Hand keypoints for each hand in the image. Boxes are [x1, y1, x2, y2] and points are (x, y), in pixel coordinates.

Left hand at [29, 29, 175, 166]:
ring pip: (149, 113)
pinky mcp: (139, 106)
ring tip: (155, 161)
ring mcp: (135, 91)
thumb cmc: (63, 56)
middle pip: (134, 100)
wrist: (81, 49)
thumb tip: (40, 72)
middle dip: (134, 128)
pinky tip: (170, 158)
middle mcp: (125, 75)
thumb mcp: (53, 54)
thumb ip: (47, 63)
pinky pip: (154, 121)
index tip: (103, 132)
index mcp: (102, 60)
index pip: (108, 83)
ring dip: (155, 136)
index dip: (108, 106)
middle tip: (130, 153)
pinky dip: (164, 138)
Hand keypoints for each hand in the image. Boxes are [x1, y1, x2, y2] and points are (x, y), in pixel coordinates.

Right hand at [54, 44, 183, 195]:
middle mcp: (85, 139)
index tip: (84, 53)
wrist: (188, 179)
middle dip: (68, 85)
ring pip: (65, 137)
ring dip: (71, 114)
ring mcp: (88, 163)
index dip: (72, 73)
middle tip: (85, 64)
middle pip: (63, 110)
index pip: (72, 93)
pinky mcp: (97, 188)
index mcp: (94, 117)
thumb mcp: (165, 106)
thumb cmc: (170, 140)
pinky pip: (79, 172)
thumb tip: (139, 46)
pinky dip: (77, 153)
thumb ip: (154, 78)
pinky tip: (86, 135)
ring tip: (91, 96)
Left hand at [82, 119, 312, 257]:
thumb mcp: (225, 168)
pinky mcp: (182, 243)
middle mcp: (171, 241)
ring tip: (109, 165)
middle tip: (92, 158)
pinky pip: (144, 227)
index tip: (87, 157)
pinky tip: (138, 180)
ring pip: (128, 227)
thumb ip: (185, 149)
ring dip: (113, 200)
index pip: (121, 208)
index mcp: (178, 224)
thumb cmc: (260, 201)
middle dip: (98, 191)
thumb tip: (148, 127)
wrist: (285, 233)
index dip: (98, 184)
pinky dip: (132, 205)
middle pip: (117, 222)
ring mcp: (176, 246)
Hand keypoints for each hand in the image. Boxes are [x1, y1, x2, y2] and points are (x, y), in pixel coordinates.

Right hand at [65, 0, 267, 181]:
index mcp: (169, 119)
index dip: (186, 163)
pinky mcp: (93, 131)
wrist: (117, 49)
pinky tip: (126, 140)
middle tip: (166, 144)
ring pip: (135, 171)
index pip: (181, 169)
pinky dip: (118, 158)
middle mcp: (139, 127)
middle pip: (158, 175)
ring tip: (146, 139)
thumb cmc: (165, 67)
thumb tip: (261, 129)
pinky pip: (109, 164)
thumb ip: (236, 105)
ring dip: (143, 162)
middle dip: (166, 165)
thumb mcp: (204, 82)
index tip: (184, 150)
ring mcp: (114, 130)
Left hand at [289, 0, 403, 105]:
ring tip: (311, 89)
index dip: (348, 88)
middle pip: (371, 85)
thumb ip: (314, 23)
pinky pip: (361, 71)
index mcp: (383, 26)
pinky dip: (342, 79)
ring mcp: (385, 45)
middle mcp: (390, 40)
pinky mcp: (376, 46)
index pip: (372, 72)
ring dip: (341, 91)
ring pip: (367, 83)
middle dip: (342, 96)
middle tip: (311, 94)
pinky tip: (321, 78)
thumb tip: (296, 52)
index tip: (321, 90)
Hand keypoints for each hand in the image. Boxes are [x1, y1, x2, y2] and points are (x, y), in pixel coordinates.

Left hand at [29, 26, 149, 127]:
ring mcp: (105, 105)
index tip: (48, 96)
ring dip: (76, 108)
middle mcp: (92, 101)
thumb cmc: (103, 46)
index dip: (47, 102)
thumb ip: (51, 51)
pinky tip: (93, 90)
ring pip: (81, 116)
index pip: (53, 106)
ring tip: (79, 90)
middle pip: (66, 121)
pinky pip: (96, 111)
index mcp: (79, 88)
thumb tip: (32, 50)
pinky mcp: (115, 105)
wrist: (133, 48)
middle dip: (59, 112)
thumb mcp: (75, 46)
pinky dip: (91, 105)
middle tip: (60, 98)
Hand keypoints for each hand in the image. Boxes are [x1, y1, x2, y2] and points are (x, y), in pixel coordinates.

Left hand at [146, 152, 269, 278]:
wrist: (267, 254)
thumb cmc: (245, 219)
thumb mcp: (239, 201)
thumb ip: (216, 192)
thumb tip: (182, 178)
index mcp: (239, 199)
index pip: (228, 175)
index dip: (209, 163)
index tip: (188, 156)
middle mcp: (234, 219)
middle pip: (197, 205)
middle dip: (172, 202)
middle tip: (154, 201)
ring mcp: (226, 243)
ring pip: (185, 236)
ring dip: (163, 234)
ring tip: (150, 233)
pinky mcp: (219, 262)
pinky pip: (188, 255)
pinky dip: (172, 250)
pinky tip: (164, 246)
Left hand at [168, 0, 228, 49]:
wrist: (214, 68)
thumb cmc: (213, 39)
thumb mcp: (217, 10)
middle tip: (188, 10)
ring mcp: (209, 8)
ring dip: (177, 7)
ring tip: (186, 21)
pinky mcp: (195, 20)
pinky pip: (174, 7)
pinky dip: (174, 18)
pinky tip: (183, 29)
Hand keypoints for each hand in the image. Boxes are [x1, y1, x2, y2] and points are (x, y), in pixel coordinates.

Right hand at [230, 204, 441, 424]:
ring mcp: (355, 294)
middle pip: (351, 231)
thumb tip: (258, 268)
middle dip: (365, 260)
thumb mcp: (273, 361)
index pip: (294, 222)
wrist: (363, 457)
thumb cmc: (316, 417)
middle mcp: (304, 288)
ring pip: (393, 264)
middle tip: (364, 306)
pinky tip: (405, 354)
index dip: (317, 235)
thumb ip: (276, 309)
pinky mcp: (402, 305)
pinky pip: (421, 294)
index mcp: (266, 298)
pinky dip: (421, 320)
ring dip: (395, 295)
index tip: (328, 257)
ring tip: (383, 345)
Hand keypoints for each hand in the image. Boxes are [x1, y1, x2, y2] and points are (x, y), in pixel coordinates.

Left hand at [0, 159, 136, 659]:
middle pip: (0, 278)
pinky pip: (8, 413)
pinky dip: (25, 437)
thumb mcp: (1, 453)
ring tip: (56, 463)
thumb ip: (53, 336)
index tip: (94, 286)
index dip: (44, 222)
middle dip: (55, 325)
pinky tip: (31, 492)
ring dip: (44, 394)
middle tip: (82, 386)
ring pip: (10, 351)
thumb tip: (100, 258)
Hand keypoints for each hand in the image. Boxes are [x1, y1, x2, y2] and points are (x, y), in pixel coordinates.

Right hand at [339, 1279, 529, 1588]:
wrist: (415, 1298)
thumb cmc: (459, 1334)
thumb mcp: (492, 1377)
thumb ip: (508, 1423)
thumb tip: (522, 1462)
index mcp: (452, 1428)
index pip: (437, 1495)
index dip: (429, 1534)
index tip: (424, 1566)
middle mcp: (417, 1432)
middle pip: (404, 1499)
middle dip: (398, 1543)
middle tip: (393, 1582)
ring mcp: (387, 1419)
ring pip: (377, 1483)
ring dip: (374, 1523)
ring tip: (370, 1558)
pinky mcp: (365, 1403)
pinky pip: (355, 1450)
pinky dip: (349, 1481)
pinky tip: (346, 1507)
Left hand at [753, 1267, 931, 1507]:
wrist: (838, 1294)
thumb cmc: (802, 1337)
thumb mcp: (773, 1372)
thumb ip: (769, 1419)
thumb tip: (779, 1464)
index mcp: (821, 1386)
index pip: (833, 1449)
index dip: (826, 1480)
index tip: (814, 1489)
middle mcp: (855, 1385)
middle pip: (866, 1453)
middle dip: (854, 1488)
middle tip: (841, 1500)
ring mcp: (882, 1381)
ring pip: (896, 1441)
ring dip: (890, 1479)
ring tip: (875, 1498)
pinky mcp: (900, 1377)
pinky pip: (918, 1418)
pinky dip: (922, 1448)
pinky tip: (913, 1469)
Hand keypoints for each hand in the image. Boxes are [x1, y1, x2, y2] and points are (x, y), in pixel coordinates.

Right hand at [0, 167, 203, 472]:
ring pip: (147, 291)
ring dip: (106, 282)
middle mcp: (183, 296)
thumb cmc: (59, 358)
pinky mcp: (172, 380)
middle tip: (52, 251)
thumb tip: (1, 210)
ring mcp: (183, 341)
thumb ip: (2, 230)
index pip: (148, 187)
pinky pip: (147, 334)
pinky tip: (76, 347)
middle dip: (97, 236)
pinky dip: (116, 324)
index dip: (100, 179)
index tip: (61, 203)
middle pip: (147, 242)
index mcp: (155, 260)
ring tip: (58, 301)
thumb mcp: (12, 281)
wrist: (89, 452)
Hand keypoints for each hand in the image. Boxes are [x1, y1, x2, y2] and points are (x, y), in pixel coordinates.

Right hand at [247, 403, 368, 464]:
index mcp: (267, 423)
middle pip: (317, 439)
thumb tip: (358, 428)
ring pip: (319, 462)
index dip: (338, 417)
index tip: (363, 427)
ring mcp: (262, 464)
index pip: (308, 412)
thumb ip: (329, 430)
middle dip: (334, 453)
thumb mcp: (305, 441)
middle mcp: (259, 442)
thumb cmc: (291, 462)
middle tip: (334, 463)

## Work required
When a line in the records above contains the word "Right", copy it.

## Solution to the exercise
Right hand at [54, 44, 183, 195]:
Right hand at [65, 0, 267, 181]:
Right hand at [230, 204, 441, 424]:
Right hand at [339, 1279, 529, 1588]:
Right hand at [0, 167, 203, 472]:
Right hand at [247, 403, 368, 464]:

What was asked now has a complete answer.